◆ Exercise data
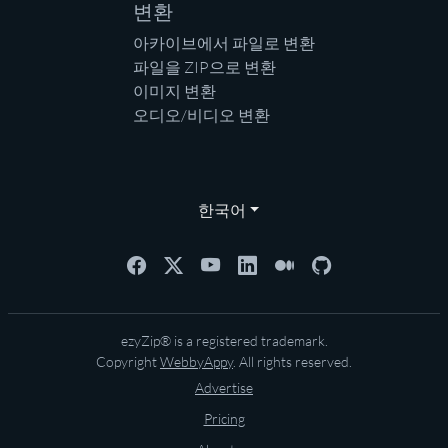
변환
아카이브에서 파일로 변환
파일을 ZIP으로 변환
이미지 변환
오디오/비디오 변환
한국어
ezyZip® is a registered trademark.
Copyright
WebbyAppy
. All rights reserved.
Advertise
Pricing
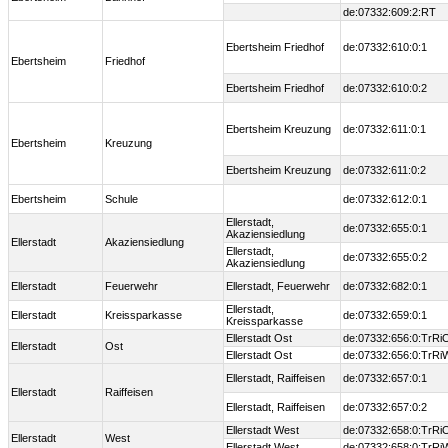
de:07332:609:2:RT
Ebertsheim Friedhof
de:07332:610:0:1
Ebertsheim
Friedhof
Ebertsheim Friedhof
de:07332:610:0:2
Ebertsheim Kreuzung
de:07332:611:0:1
Ebertsheim
Kreuzung
Ebertsheim Kreuzung
de:07332:611:0:2
Ebertsheim
Schule
de:07332:612:0:1
Ellerstadt,
de:07332:655:0:1
Akaziensiedlung
Ellerstadt
Akaziensiedlung
Ellerstadt,
de:07332:655:0:2
Akaziensiedlung
Ellerstadt
Feuerwehr
Ellerstadt, Feuerwehr
de:07332:682:0:1
Ellerstadt,
Ellerstadt
Kreissparkasse
de:07332:659:0:1
Kreissparkasse
Ellerstadt Ost
de:07332:656:0:TrRi
Ellerstadt
Ost
Ellerstadt Ost
de:07332:656:0:TrRi
Ellerstadt, Raiffeisen
de:07332:657:0:1
Ellerstadt
Raiffeisen
Ellerstadt, Raiffeisen
de:07332:657:0:2
Ellerstadt West
de:07332:658:0:TrRi
Ellerstadt
West
Ellerstadt West
de:07332:658:0:TrRi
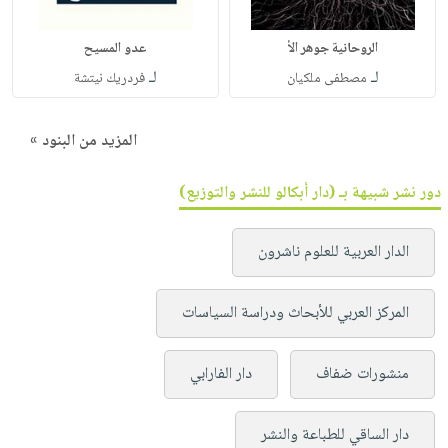
الروحانية جوهر الأ
عدو المسيح
لـ
لـ
مصطفى ملكيان
فردريك نيتشة
المزيد من البنود »
دور نشر شبيهة بـ (دار أبكالو للنشر والتوزيع)
الدار العربية للعلوم ناشرون
المركز العربي للأبحاث ودراسة السياسات
منشورات ضفاف
دار الفارابي
دار الساقي للطباعة والنشر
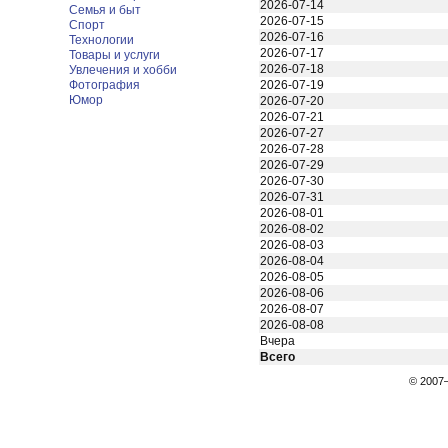
2026-07-14
Семья и быт
2026-07-15
Спорт
2026-07-16
Технологии
2026-07-17
Товары и услуги
2026-07-18
Увлечения и хобби
Фотография
2026-07-19
Юмор
2026-07-20
2026-07-21
2026-07-27
2026-07-28
2026-07-29
2026-07-30
2026-07-31
2026-08-01
2026-08-02
2026-08-03
2026-08-04
2026-08-05
2026-08-06
2026-08-07
2026-08-08
Вчера
Всего
© 200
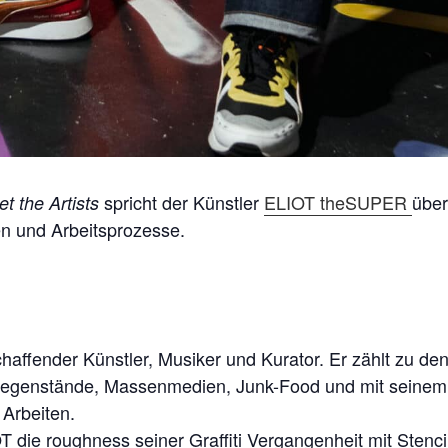
spricht der Künstler
ELIOT theSUPER
über
t the Artists
n und Arbeitsprozesse.
chaffender Künstler, Musiker und Kurator. Er zählt zu d
gegenstände, Massenmedien, Junk-Food und mit seine
 Arbeiten.
T die roughness seiner Graffiti Vergangenheit mit Stencil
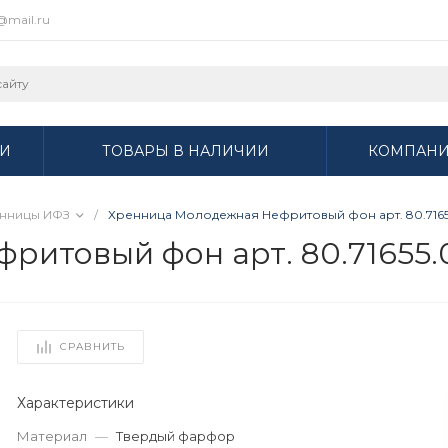
r@mail.ru
И
ТОВАРЫ В НАЛИЧИИ
КОМПАН
нницы ИФЗ
/
Хренница Молодежная Нефритовый фон арт. 80.7165
итовый фон арт. 80.71655.
СРАВНИТЬ
Характеристики
Материал
—
Твердый фарфор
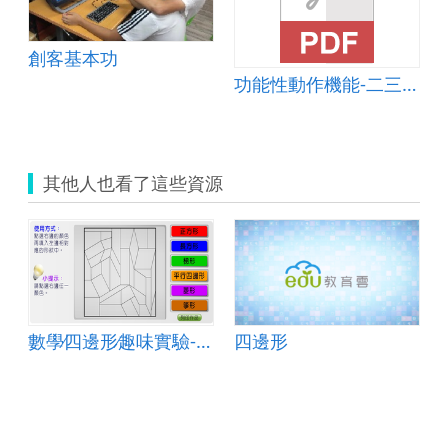
創客基本功
功能性動作機能-二三年級(資訊融入教學)
其他人也看了這些資源
數學∕四邊形∕趣味實驗-小小畢卡索
四邊形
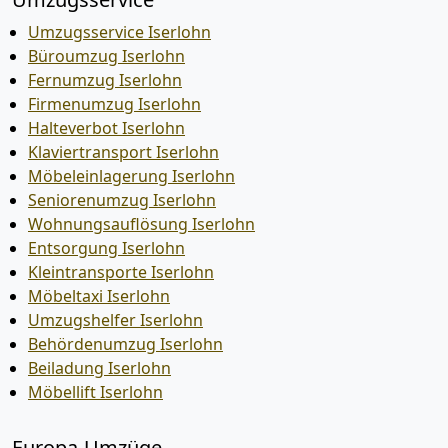
Umzugsservice Iserlohn
Büroumzug Iserlohn
Fernumzug Iserlohn
Firmenumzug Iserlohn
Halteverbot Iserlohn
Klaviertransport Iserlohn
Möbeleinlagerung Iserlohn
Seniorenumzug Iserlohn
Wohnungsauflösung Iserlohn
Entsorgung Iserlohn
Kleintransporte Iserlohn
Möbeltaxi Iserlohn
Umzugshelfer Iserlohn
Behördenumzug Iserlohn
Beiladung Iserlohn
Möbellift Iserlohn
Europa-Umzüge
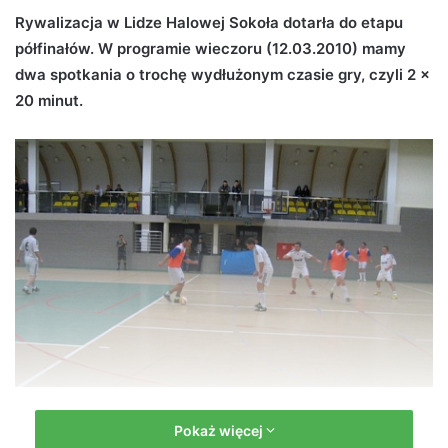
d
Rywalizacja w Lidze Halowej Sokoła dotarła do etapu
a
półfinałów. W programie wieczoru (12.03.2010) mamy
n
dwa spotkania o trochę wydłużonym czasie gry, czyli 2 x
e
20 minut.
m
a
i
l
Pokaż więcej
Organizatorzy ustalili następujące godziny rozpoczęcia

◆ Work item
Please repeat the material from the line containing "الروحانية جوهر الأ" up to and including its final line, leaving the pictures out of your answer.

◆ Completed task
الروحانية جوهر الأ
عدو المسيح
لـ
لـ
مصطفى ملكيان
فردريك نيتشة
المزيد من البنود »
دور نشر شبيهة بـ (دار أبكالو للنشر والتوزيع)
الدار العربية للعلوم ناشرون
المركز العربي للأبحاث ودراسة السياسات
منشورات ضفاف
دار الفارابي
دار الساقي للطباعة والنشر
2026-07-14
Семья и быт
2026-07-15
Спорт
2026-07-16
Технологии
2026-07-17
Товары и услуги
2026-07-18
Увлечения и хобби
Фотография
2026-07-19
Юмор
2026-07-20
2026-07-21
2026-07-27
2026-07-28
2026-07-29
2026-07-30
2026-07-31
2026-08-01
2026-08-02
2026-08-03
2026-08-04
2026-08-05
2026-08-06
2026-08-07
2026-08-08
Вчера
Всего
© 200
spricht der Künstler
ELIOT theSUPER
über
t the Artists
n und Arbeitsprozesse.
chaffender Künstler, Musiker und Kurator. Er zählt zu d
gegenstände, Massenmedien, Junk-Food und mit seine
 Arbeiten.
T die roughness seiner Graffiti Vergangenheit mit Stencil
r@mail.ru
И
ТОВАРЫ В НАЛИЧИИ
КОМПАН
нницы ИФЗ
/
Хренница Молодежная Нефритовый фон арт. 80.7165
итовый фон арт. 80.71655.
СРАВНИТЬ
Характеристики
Материал
—
Твердый фарфор
創客基本功
功能性動作機能-二三年級(資訊融入教學)
其他人也看了這些資源
數學∕四邊形∕趣味實驗-小小畢卡索
四邊形
Umzugsservice Iserlohn
Büroumzug Iserlohn
Fernumzug Iserlohn
Firmenumzug Iserlohn
Halteverbot Iserlohn
Klaviertransport Iserlohn
Möbeleinlagerung Iserlohn
Seniorenumzug Iserlohn
Wohnungsauflösung Iserlohn
Entsorgung Iserlohn
Kleintransporte Iserlohn
Möbeltaxi Iserlohn
Umzugshelfer Iserlohn
Behördenumzug Iserlohn
Beiladung Iserlohn
Möbellift Iserlohn
Europa-Umzüge
d
Rywalizacja w Lidze Halowej Sokoła dotarła do etapu
a
półfinałów. W programie wieczoru (12.03.2010) mamy
n
dwa spotkania o trochę wydłużonym czasie gry, czyli 2 x
e
20 minut.
m
a
i
l
Pokaż więcej
Organizatorzy ustalili następujące godziny rozpoczęcia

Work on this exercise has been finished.